With over 10% growth from 2006-2017, compared to a 5.3% average in the region according to the World Bank, Ethiopia’s economy increased by an extraordinary 1,000% from 2000 to 2017, from USD8 billion to more than USD80 billion.

Though per capita income remains low, at USD783, the share of those living in extreme poverty (under USD1.90/day) fell from 45% when Meles Zenawi overthrew the Derg to 30% by his death in 2012.

It has since fallen to 24%.

The country has seen similarly impressive achievements in life expectancy and primary education. The former, a paltry 47.5 years when the EPRDF took power in 1991, has risen to 65.5 today, while primary school enrollment has nearly tripled from 29% to 85%, according to the World Bank.

Lone horseman

Traditionally receiving more aid from China than the IMF and World Bank combined, Ethiopia has longstanding bilateral ties. Ahmed plans to fund his ambitious (but unspecified) health, education, and infrastructure projects with a series of multibillion-dollar sell-offs to overseas investors.
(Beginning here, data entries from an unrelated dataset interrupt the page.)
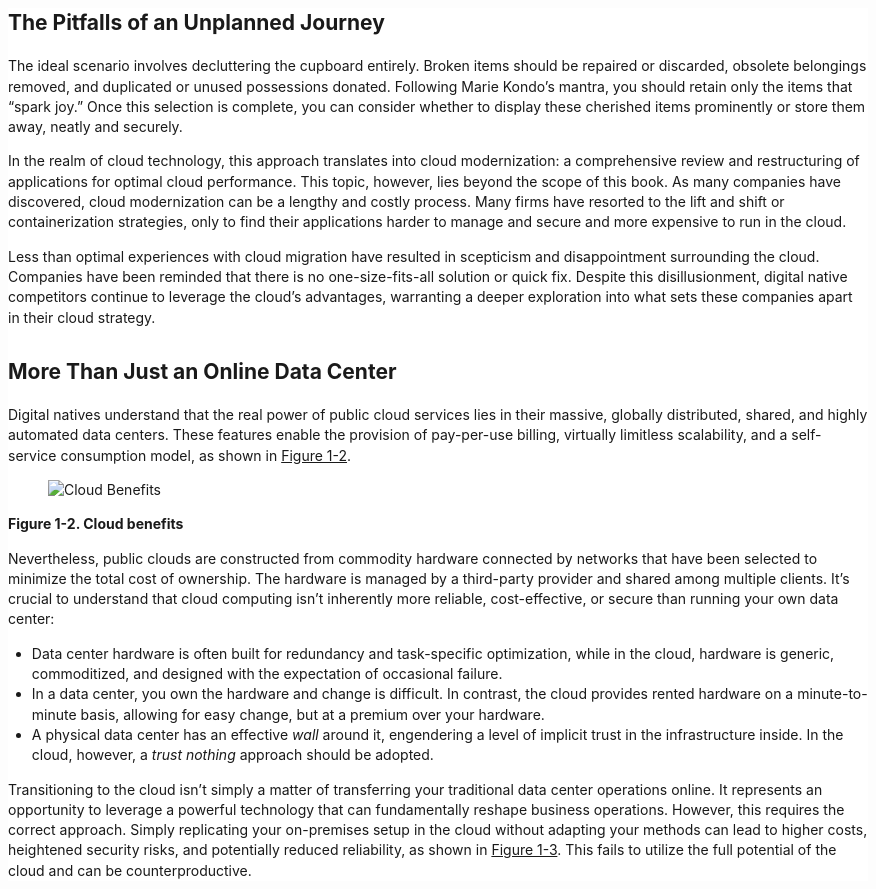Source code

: ## The Pitfalls of an Unplanned Journey

The ideal scenario involves decluttering the cupboard entirely. Broken items should be repaired or discarded, obsolete belongings removed, and duplicated or unused possessions donated. Following Marie Kondo’s mantra, you should retain only the items that “spark joy.” Once this selection is complete, you can consider whether to display these cherished items prominently or store them away, neatly and securely.

In the realm of cloud technology, this approach translates into cloud modernization: a comprehensive review and restructuring of applications for optimal cloud performance. This topic, however, lies beyond the scope of this book. As many companies have discovered, cloud modernization can be a lengthy and costly process. Many firms have resorted to the lift and shift or containerization strategies, only to find their applications harder to manage and secure and more expensive to run in the cloud.

Less than optimal experiences with cloud migration have resulted in scepticism and disappointment surrounding the cloud. Companies have been reminded that there is no one-size-fits-all solution or quick fix. Despite this disillusionment, digital native competitors continue to leverage the cloud’s advantages, warranting a deeper exploration into what sets these companies apart in their cloud strategy.

## More Than Just an Online Data Center

Digital natives understand that the real power of public cloud services lies in their massive, globally distributed, shared, and highly automated data centers. These features enable the provision of pay-per-use billing, virtually limitless scalability, and a self-service consumption model, as shown in [Figure 1-2](https://learning.oreilly.com/library/view/cloud-native-development/9781098145071/ch01.html#cloud-benefits).

<figure><img src="https://learning.oreilly.com/api/v2/epubs/urn:orm:book:9781098145071/files/assets/cdgc_0102.png" alt="Cloud Benefits" height="373" width="890"><figcaption></figcaption></figure>

**Figure 1-2. Cloud benefits**

Nevertheless, public clouds are constructed from commodity hardware connected by networks that have been selected to minimize the total cost of ownership. The hardware is managed by a third-party provider and shared among multiple clients. It’s crucial to understand that cloud computing isn’t inherently more reliable, cost-effective, or secure than running your own data center:

* Data center hardware is often built for redundancy and task-specific optimization, while in the cloud, hardware is generic, commoditized, and designed with the expectation of occasional failure.
* In a data center, you own the hardware and change is difficult. In contrast, the cloud provides rented hardware on a minute-to-minute basis, allowing for easy change, but at a premium over your hardware.
* A physical data center has an effective _wall_ around it, engendering a level of implicit trust in the infrastructure inside. In the cloud, however, a _trust nothing_ approach should be adopted.

Transitioning to the cloud isn’t simply a matter of transferring your traditional data center operations online. It represents an opportunity to leverage a powerful technology that can fundamentally reshape business operations. However, this requires the correct approach. Simply replicating your on-premises setup in the cloud without adapting your methods can lead to higher costs, heightened security risks, and potentially reduced reliability, as shown in [Figure 1-3](https://learning.oreilly.com/library/view/cloud-native-development/9781098145071/ch01.html#cloud-reality). This fails to utilize the full potential of the cloud and can be counterproductive.
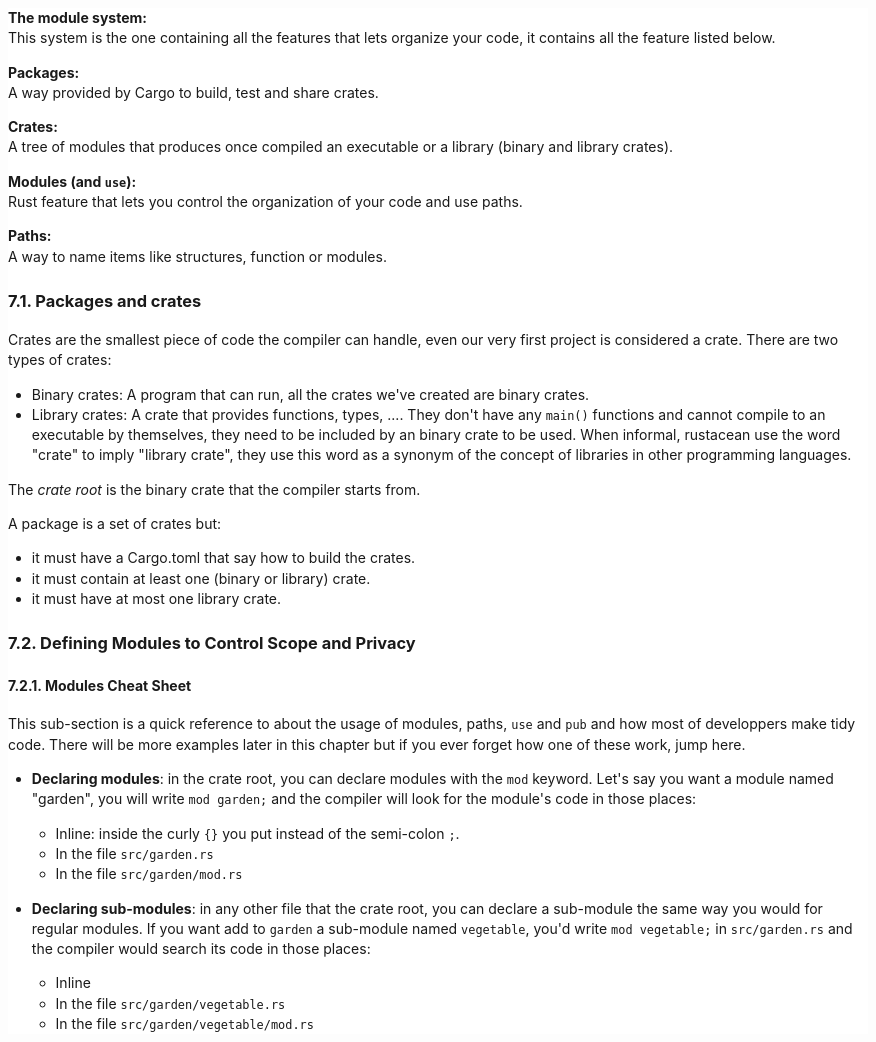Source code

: 
**The module system:**  
This system is the one containing all the features that lets organize your code, it contains all the feature listed below.

**Packages:**  
A way provided by Cargo to build, test and share crates.

**Crates:**  
A tree of modules that produces once compiled an executable or a library (binary and library crates).

**Modules (and `use`):**  
Rust feature that lets you control the organization of your code and use paths.

**Paths:**  
A way to name items like structures, function or modules.

### 7.1. Packages and crates
Crates are the smallest piece of code the compiler can handle, even our very first project is considered a crate. There are two types of crates:
- Binary crates: A program that can run, all the crates we've created are binary crates.
- Library crates: A crate that provides functions, types, .... They don't have any `main()` functions and cannot compile to an executable by themselves, they need to be included by an binary crate to be used. When informal, rustacean use the word "crate" to imply "library crate", they use this word as a synonym of the concept of libraries in other programming languages.

The _crate root_ is the binary crate that the compiler starts from.

A package is a set of crates but:
+ it must have a Cargo.toml that say how to build the crates.
+ it must contain at least one (binary or library) crate.
+ it must have at most one library crate.


### 7.2. Defining Modules to Control Scope and Privacy
#### 7.2.1. Modules Cheat Sheet
This sub-section is a quick reference to about the usage of modules, paths, `use` and `pub` and how most of developpers make tidy code. There will be more examples later in this chapter but if you ever forget how one of these work, jump here.

- **Declaring modules**: in the crate root, you can declare modules with the `mod` keyword. Let's say you want a module named "garden", you will write `mod garden;` and the compiler will look for the module's code in those places:
	+ Inline: inside the curly `{}` you put instead of the semi-colon `;`.
	+ In the file `src/garden.rs`
	+ In the file `src/garden/mod.rs`

- **Declaring sub-modules**: in any other file that the crate root, you can declare a sub-module the same way you would for regular modules. If you want add to `garden` a sub-module named `vegetable`, you'd write `mod vegetable;` in `src/garden.rs` and the compiler would search its code in those places:
	+ Inline
	+ In the file `src/garden/vegetable.rs`
	+ In the file `src/garden/vegetable/mod.rs`
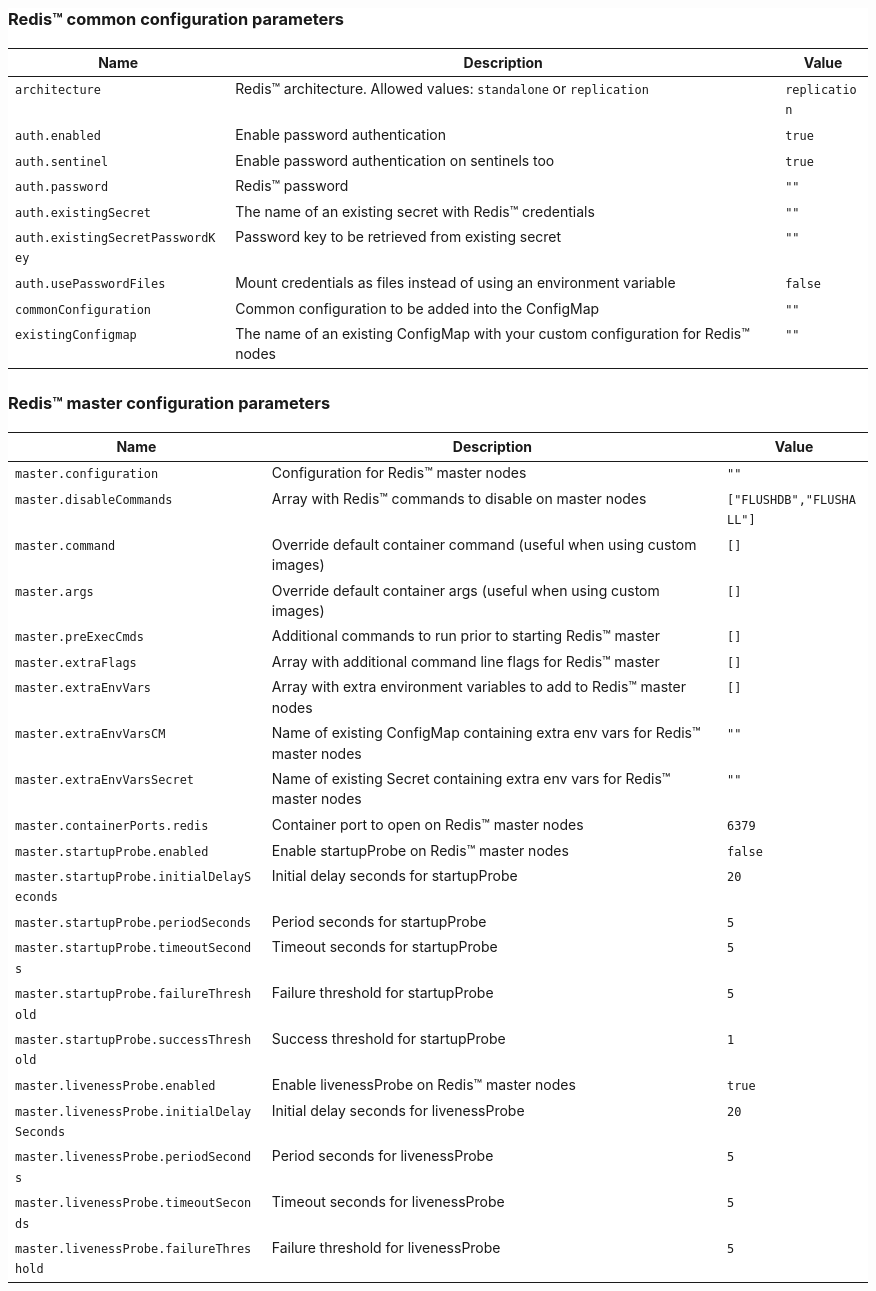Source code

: 
### Redis&trade; common configuration parameters

| Name                             | Description                                                                             | Value         |
| -------------------------------- | --------------------------------------------------------------------------------------- | ------------- |
| `architecture`                   | Redis&trade; architecture. Allowed values: `standalone` or `replication`                | `replication` |
| `auth.enabled`                   | Enable password authentication                                                          | `true`        |
| `auth.sentinel`                  | Enable password authentication on sentinels too                                         | `true`        |
| `auth.password`                  | Redis&trade; password                                                                   | `""`          |
| `auth.existingSecret`            | The name of an existing secret with Redis&trade; credentials                            | `""`          |
| `auth.existingSecretPasswordKey` | Password key to be retrieved from existing secret                                       | `""`          |
| `auth.usePasswordFiles`          | Mount credentials as files instead of using an environment variable                     | `false`       |
| `commonConfiguration`            | Common configuration to be added into the ConfigMap                                     | `""`          |
| `existingConfigmap`              | The name of an existing ConfigMap with your custom configuration for Redis&trade; nodes | `""`          |


### Redis&trade; master configuration parameters

| Name                                        | Description                                                                                             | Value                    |
| ------------------------------------------- | ------------------------------------------------------------------------------------------------------- | ------------------------ |
| `master.configuration`                      | Configuration for Redis&trade; master nodes                                                             | `""`                     |
| `master.disableCommands`                    | Array with Redis&trade; commands to disable on master nodes                                             | `["FLUSHDB","FLUSHALL"]` |
| `master.command`                            | Override default container command (useful when using custom images)                                    | `[]`                     |
| `master.args`                               | Override default container args (useful when using custom images)                                       | `[]`                     |
| `master.preExecCmds`                        | Additional commands to run prior to starting Redis&trade; master                                        | `[]`                     |
| `master.extraFlags`                         | Array with additional command line flags for Redis&trade; master                                        | `[]`                     |
| `master.extraEnvVars`                       | Array with extra environment variables to add to Redis&trade; master nodes                              | `[]`                     |
| `master.extraEnvVarsCM`                     | Name of existing ConfigMap containing extra env vars for Redis&trade; master nodes                      | `""`                     |
| `master.extraEnvVarsSecret`                 | Name of existing Secret containing extra env vars for Redis&trade; master nodes                         | `""`                     |
| `master.containerPorts.redis`               | Container port to open on Redis&trade; master nodes                                                     | `6379`                   |
| `master.startupProbe.enabled`               | Enable startupProbe on Redis&trade; master nodes                                                        | `false`                  |
| `master.startupProbe.initialDelaySeconds`   | Initial delay seconds for startupProbe                                                                  | `20`                     |
| `master.startupProbe.periodSeconds`         | Period seconds for startupProbe                                                                         | `5`                      |
| `master.startupProbe.timeoutSeconds`        | Timeout seconds for startupProbe                                                                        | `5`                      |
| `master.startupProbe.failureThreshold`      | Failure threshold for startupProbe                                                                      | `5`                      |
| `master.startupProbe.successThreshold`      | Success threshold for startupProbe                                                                      | `1`                      |
| `master.livenessProbe.enabled`              | Enable livenessProbe on Redis&trade; master nodes                                                       | `true`                   |
| `master.livenessProbe.initialDelaySeconds`  | Initial delay seconds for livenessProbe                                                                 | `20`                     |
| `master.livenessProbe.periodSeconds`        | Period seconds for livenessProbe                                                                        | `5`                      |
| `master.livenessProbe.timeoutSeconds`       | Timeout seconds for livenessProbe                                                                       | `5`                      |
| `master.livenessProbe.failureThreshold`     | Failure threshold for livenessProbe                                                                     | `5`                      |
Starting with a 49% stake in the continent’s largest telecoms market, Ethio Telecom, a firm with more than 60 million customers, he has plans to privatize the energy, shipping, and sugar industries next.

Meanwhile, though the Chinese are said to be cooling on Ethiopia after investing USD13 billion there from 2006-2015, help from the Gulf is picking up the slack.

Last June alone, the UAE pledged USD3 billion in loans and investments, with USD1 billion going to the Central Bank to help ease a severe foreign currency shortage and the other two slated for investment in undisclosed tourism, renewable energy, and agriculture projects, Reuters reported.

Hosting an investment dinner later this month for which tickets are being sold at USD175,000 a pop, Ahmed is hoping to raise USD1 billion for infrastructure projects in Addis Ababa alone.

Conclusion

The former intelligence officer’s plans to make Ethiopia a middle-income country by 2025 are far-fetched, but hardly impossible. Though comparisons are haphazard, South Korean GDP catapulted from USD830 in 1976 to USD4,680 in 1988, but one slice of an economic miracle (1953-1996) whose brightest decades were sustained by very similar rates of growth (9%).

There is no reason to think that improvements to Ethiopia’s livestock sector, which the government hopes will boost meat, milk, and egg production by 58%, 83%, and 828% from 2012 to 2020, could not nudge the country into the World Bank’s lower threshold for lower-middle income countries (USD1,026) in the next six years.

All that requires is a compound annual growth rate of 3.94%, less than half its growth last year.

Combine this with some much-needed investment in infrastructure (which have already seen the country’s road network increase from 19,000km in 1991 to over 100,000km in 2015), the ‘peace dividend’ with Eritrea, and expanded maritime access to Djibouti, and we can see that Ethiopia is nearly on track to double its GNI per capita by 2025 (which entails a compound annual growth rate of 10.5%).